[Ed. – If you’ve got mail, it’s thanks to him.]
It’s a sad day for the Internet: Ray Tomlinson, widely credited with inventing email as we know it, has died from a suspected heart attack at 74. In 1971, he established the first networked email system on ARPANET (the internet’s ancestor), using the familiar user@host format that’s still in use today. It wasn’t until 1977 that his approach became a standard, and years more before it emerged victorious, but it’s safe to say that communication hasn’t been the same ever since. When’s the last time you sent a physical letter?
In some ways, Tomlinson also changed language itself. His choice of the @ symbol for email popularized a once-niche character, making it synonymous with all things internet. Arguably, he paved the way for modern social networks in the process. Twitter would be a very, very different place without the @ mentions that help you chat with other users, and numerous other services use it as an easy way to share status updates.

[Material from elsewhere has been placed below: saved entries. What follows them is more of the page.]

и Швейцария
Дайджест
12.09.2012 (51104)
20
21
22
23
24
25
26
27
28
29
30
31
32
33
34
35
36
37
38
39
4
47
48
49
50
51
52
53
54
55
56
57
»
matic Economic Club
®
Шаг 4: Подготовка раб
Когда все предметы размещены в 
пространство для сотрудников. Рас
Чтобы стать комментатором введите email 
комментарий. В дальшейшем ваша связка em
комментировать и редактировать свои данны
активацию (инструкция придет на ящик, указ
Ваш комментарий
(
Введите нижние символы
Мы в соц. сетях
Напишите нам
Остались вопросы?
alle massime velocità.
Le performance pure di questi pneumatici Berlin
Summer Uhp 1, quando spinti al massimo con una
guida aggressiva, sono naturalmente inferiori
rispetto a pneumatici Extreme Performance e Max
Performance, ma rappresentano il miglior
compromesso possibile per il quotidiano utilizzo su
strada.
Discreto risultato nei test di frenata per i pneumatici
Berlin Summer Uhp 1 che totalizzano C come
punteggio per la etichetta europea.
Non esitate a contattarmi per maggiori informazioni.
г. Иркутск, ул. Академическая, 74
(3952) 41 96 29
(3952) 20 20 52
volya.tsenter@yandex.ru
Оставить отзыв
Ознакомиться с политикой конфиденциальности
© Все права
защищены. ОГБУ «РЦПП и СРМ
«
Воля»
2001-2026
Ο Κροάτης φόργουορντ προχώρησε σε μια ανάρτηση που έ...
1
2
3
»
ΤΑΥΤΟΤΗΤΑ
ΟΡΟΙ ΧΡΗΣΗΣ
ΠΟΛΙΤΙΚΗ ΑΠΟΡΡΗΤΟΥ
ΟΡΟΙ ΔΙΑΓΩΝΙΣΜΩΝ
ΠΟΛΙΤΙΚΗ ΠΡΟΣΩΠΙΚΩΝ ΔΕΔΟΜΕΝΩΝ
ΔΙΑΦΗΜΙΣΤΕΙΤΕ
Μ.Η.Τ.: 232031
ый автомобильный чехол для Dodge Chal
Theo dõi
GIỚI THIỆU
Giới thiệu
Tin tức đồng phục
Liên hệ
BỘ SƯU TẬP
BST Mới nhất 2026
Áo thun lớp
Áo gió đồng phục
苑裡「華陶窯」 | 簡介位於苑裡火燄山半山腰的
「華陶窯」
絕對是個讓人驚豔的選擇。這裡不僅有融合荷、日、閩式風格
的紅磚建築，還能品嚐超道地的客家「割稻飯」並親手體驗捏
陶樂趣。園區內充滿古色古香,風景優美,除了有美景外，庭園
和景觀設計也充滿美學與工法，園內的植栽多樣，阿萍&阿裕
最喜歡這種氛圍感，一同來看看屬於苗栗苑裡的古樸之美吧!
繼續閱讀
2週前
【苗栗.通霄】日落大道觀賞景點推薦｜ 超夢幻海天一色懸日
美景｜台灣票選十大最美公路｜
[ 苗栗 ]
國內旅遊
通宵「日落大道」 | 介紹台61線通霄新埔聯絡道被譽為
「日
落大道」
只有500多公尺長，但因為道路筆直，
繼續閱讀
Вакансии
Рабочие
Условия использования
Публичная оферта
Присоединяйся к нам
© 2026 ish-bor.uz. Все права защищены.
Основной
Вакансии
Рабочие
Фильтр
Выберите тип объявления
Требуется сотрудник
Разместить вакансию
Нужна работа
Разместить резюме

Tomlinson received his share of formal recognition. He’s a cornerstone of the Internet Hall of Fame, and he received everything from a Webby Award to a Prince of Asturias Laureate. However, he almost doesn’t need those. Much like fellow internet pioneers Tim Berners-Lee or Vint Cerf, you’re encountering his legacy virtually every time you hop online. And barring a sea change in communication, it’s likely that the effect of his work will be felt for decades to come.